🤖 AI Summary
Existing public colonoscopy datasets (e.g., CVC-ClinicDB, Kvasir-SEG) suffer from limited sample size, stringent selection criteria, and insufficient representation of real-world artifacts. To address these limitations, we introduce ColonDx—the first high-quality benchmark dataset for polyp detection and segmentation tailored to resource-constrained clinical environments. ColonDx comprises 1,288 polyp-containing and 1,657 polyp-free images, explicitly capturing realistic clinical degradations including motion blur, specular reflection, and fecal residue. Leveraging this dataset, we establish dual-task baselines: classification (VGG16, ResNet50, InceptionV3) achieves 90.8% accuracy; segmentation (U-Net with VGG16, ResNet34, or InceptionV4 backbones) attains a Dice score of 0.64—demonstrating the dataset’s heightened realism and challenge. ColonDx fills a critical gap in publicly available, high-fidelity, clinically representative annotated data, providing a robust foundation for developing reliable computer-aided diagnosis systems under low-resource conditions.
📝 Abstract
Background and Objective: Colorectal cancer prevention relies on early detection of polyps during colonoscopy. Existing public datasets, such as CVC-ClinicDB and Kvasir-SEG, provide valuable benchmarks but are limited by small sample sizes, curated image selection, or lack of real-world artifacts. There remains a need for datasets that capture the complexity of clinical practice, particularly in resource-constrained settings. Methods: We introduce a dataset, BUET Polyp Dataset (BPD), of colonoscopy images collected using Olympus 170 and Pen- tax i-Scan series endoscopes under routine clinical conditions. The dataset contains images with corresponding expert-annotated binary masks, reflecting diverse challenges such as motion blur, specular highlights, stool artifacts, blood, and low-light frames. Annotations were manually reviewed by clinical experts to ensure quality.

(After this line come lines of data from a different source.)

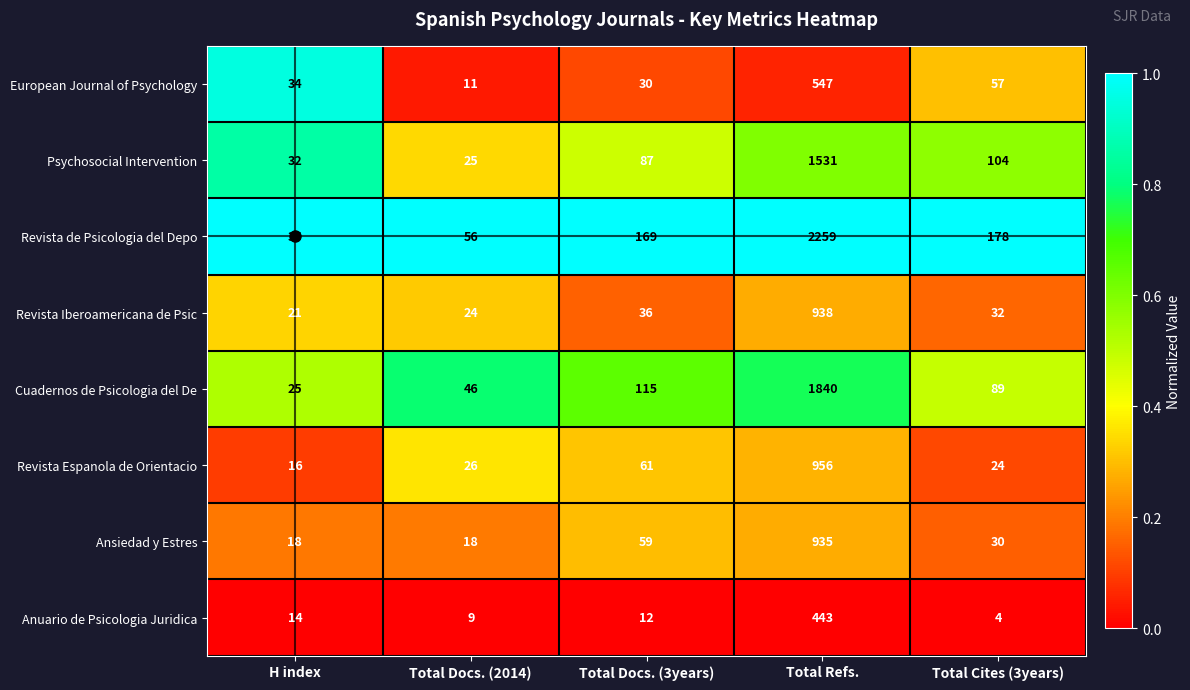

Which series has the largest range (max minus min)?

Revista de Psicologia del Depo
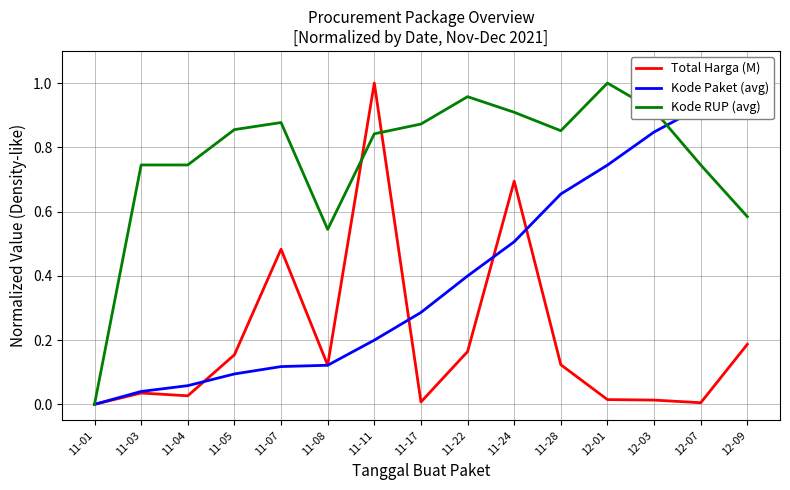

How many interior local peaks does the Total Harga (M) series have?

4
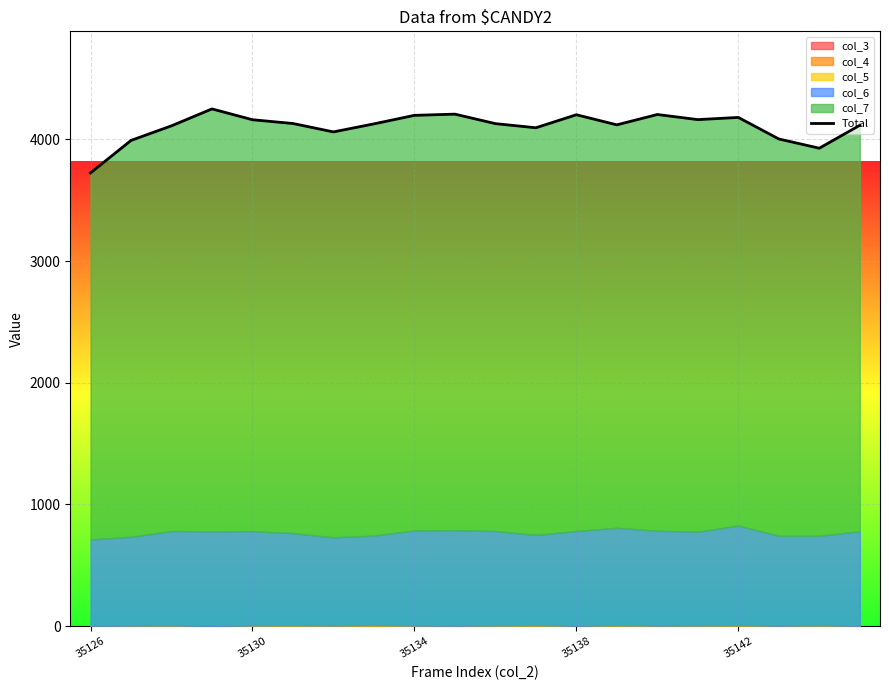

What is the value of the 10th point from the left?

4207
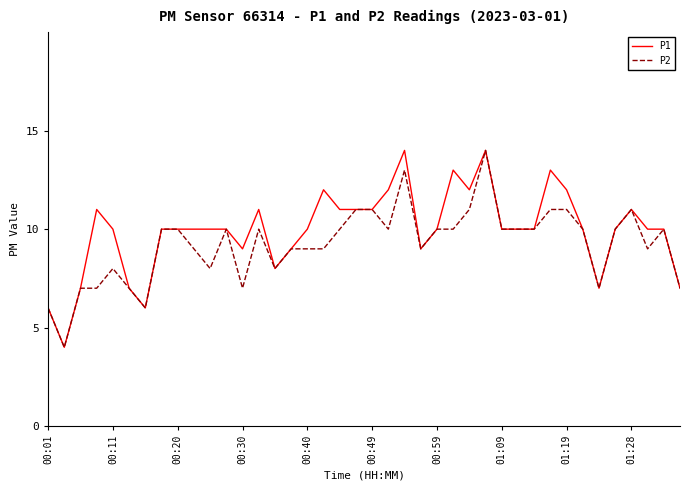

What is the minimum value for P1?

4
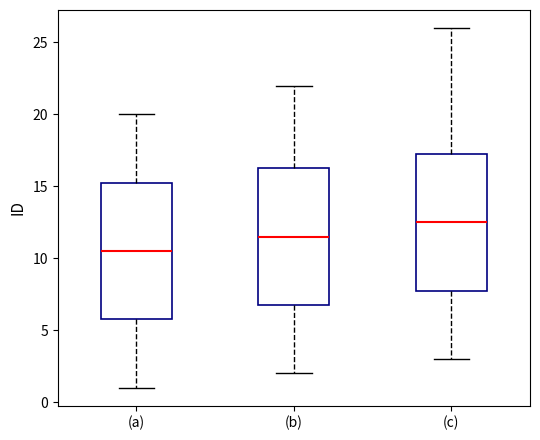

Which box's median line is the lowest?

(a)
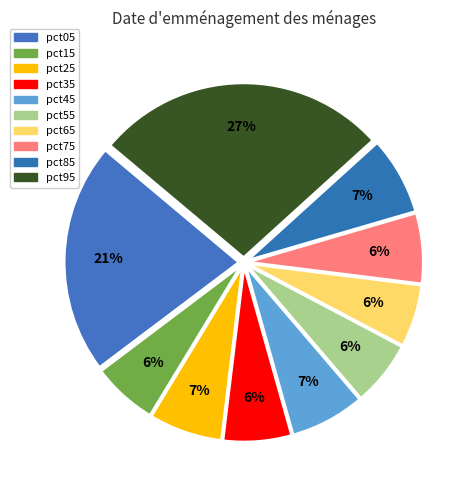

Combined, do pct35 and pct65 account for over 50%?

No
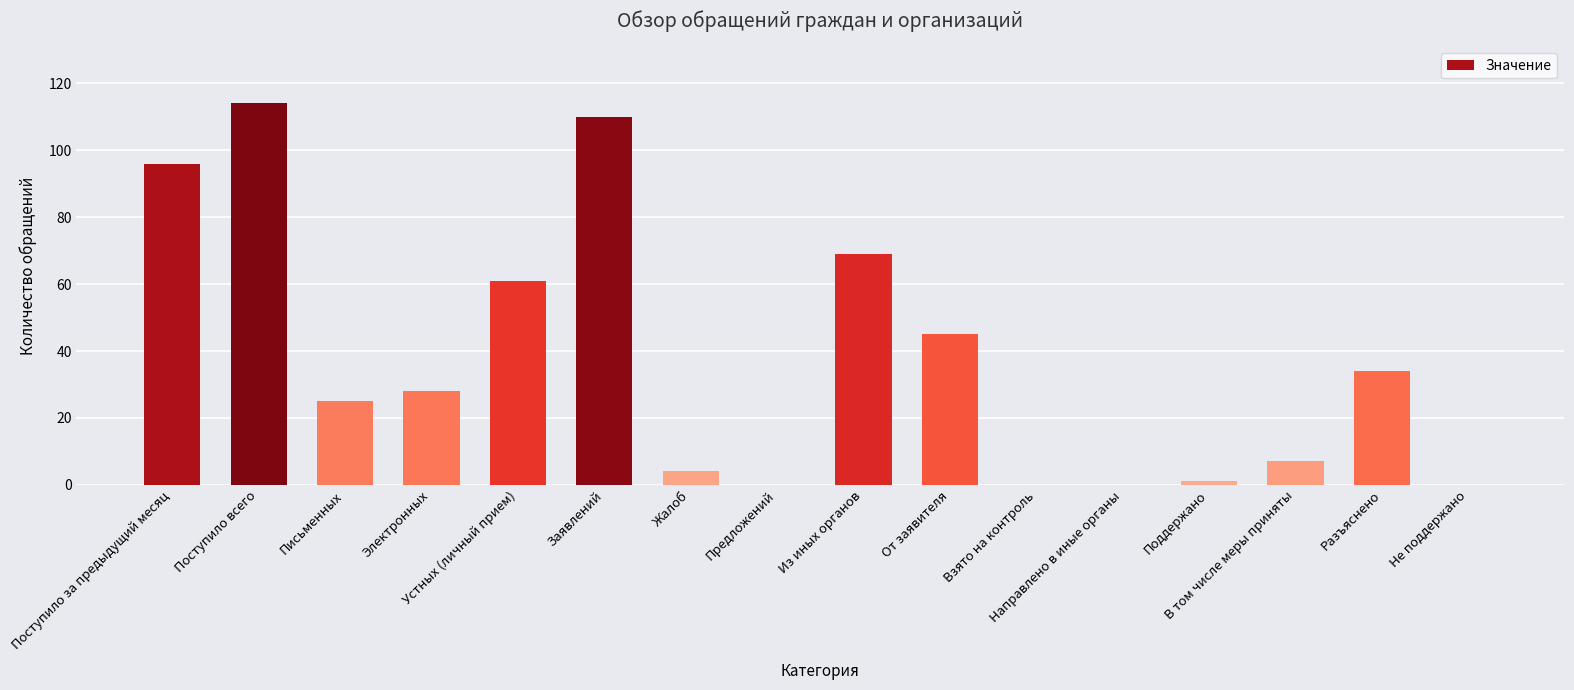

At which label is the value closest to 57?

Устных (личный прием)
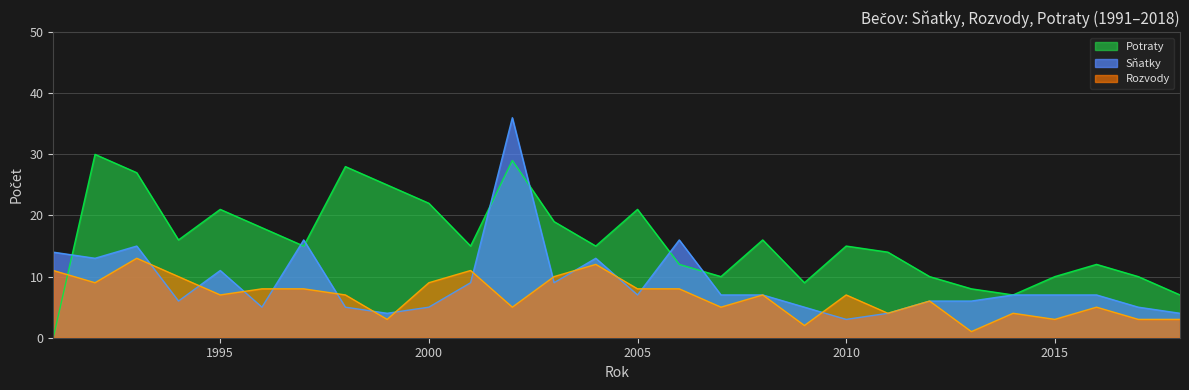

Rank the series by their average value, from lowest to highest.

Rozvody, Sňatky, Potraty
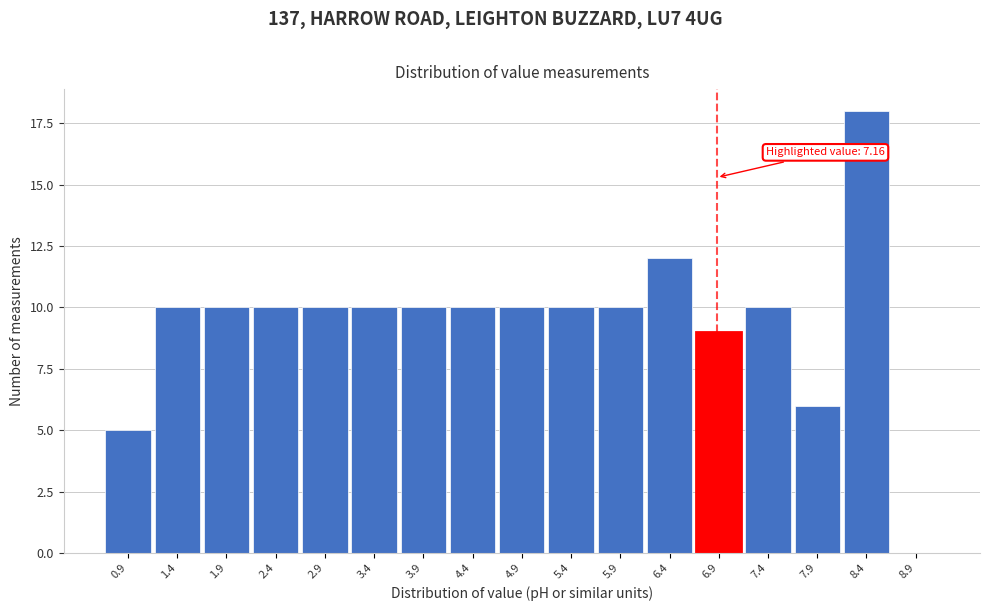

Reading left to right, list all the values displayed in this chart.

0.9=5	1.4=10	1.9=10	2.4=10	2.9=10	3.4=10	3.9=10	4.4=10	4.9=10	5.4=10	5.9=10	6.4=12	6.9=9	7.4=10	7.9=6	8.4=18	8.9=0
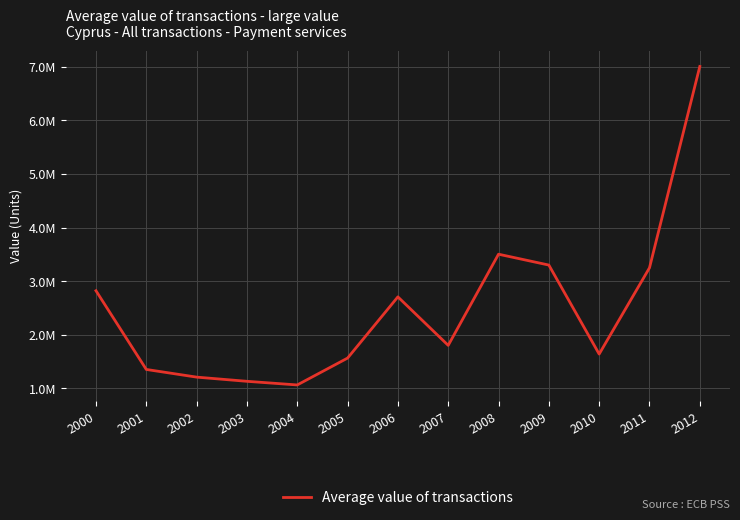

Which category has the lowest value across all series?

2004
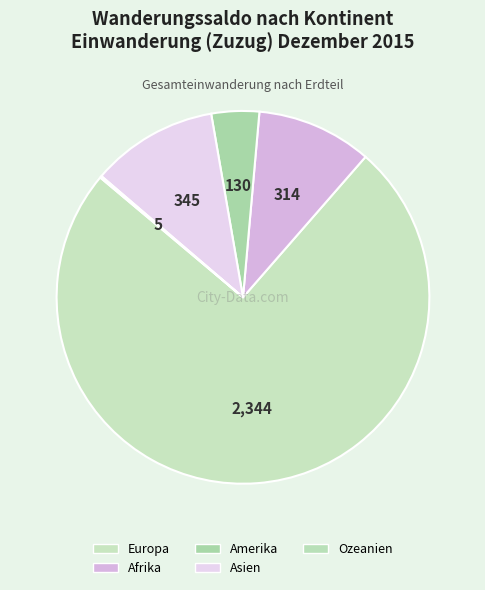

What is the total percentage of Europa and Amerika?

78.8%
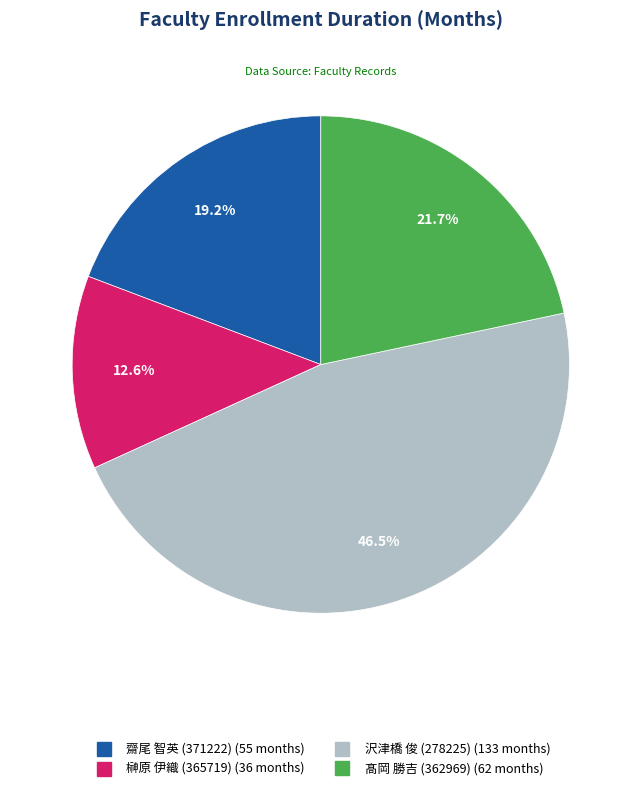

Does any single category account for the majority?

No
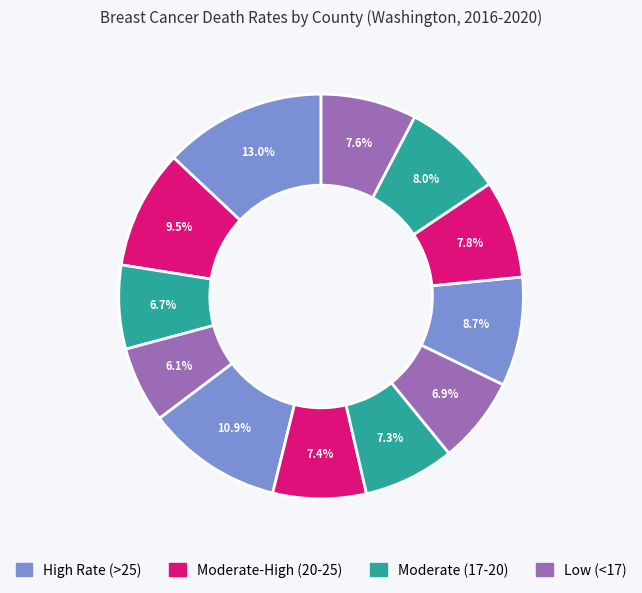

To the nearest percent, what is the difference between the largest and smallest slice percentages?

7%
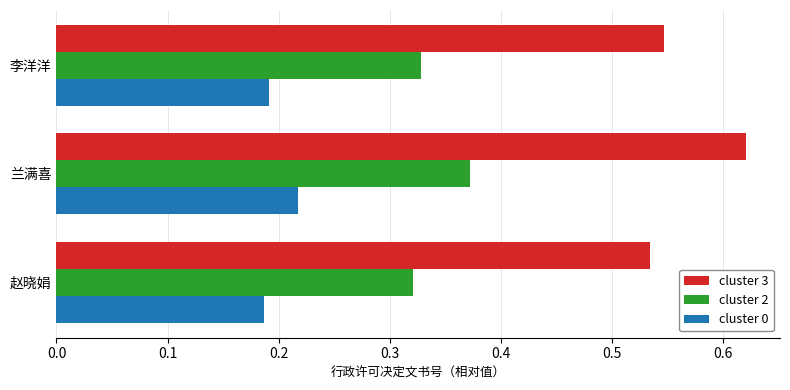

Between 兰满喜 and 赵晓娟, which series saw the biggest shift?

cluster 3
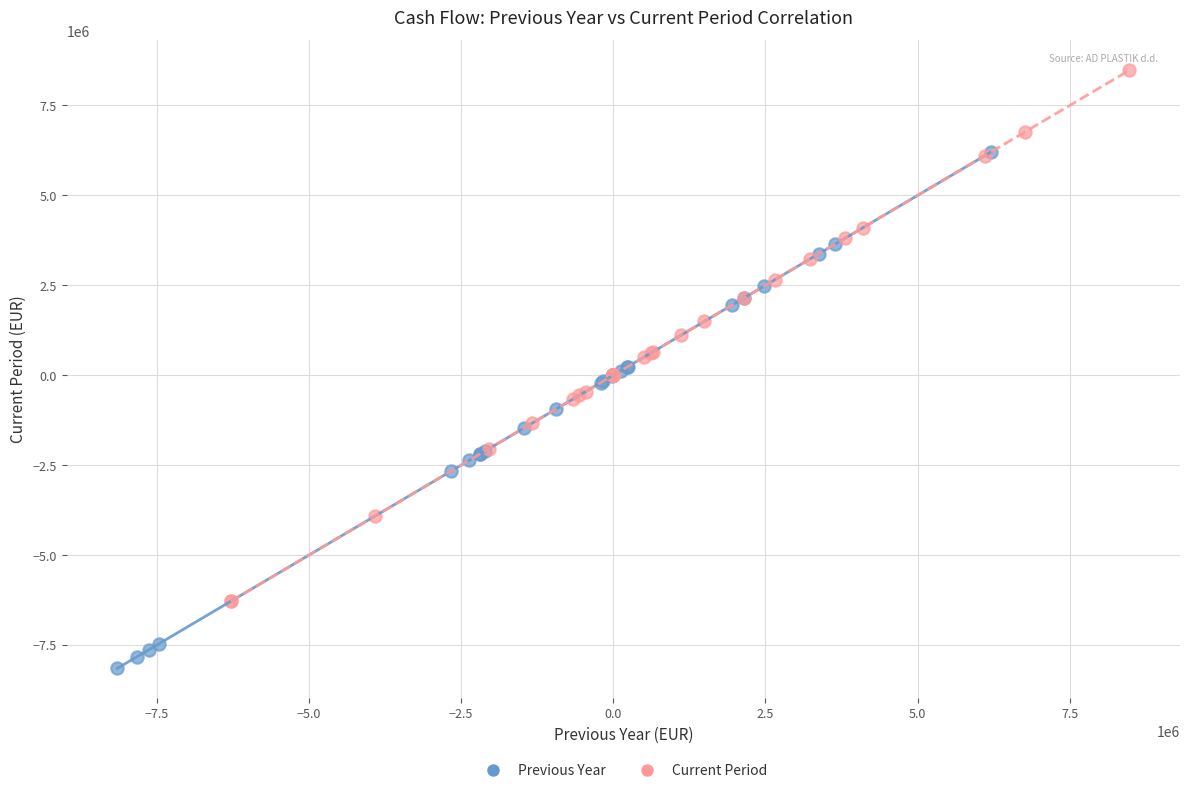

Which series contains the highest Y value?

Current Period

To demonstrate baseline performance, we provide bench- mark results for classification using VGG16, ResNet50, and InceptionV3, and for segmentation using UNet variants with VGG16, ResNet34, and InceptionV4 backbones. Results: The dataset comprises 1,288 images with polyps from 164 patients with corresponding ground-truth masks and 1,657 polyp-free images from 31 patients. Benchmarking experiments achieved up to 90.8% accuracy for binary classification (VGG16) and a maximum Dice score of 0.64 with InceptionV4-UNet for segmentation. Performance was lower compared to curated datasets, reflecting the real-world difficulty of images with artifacts and variable quality.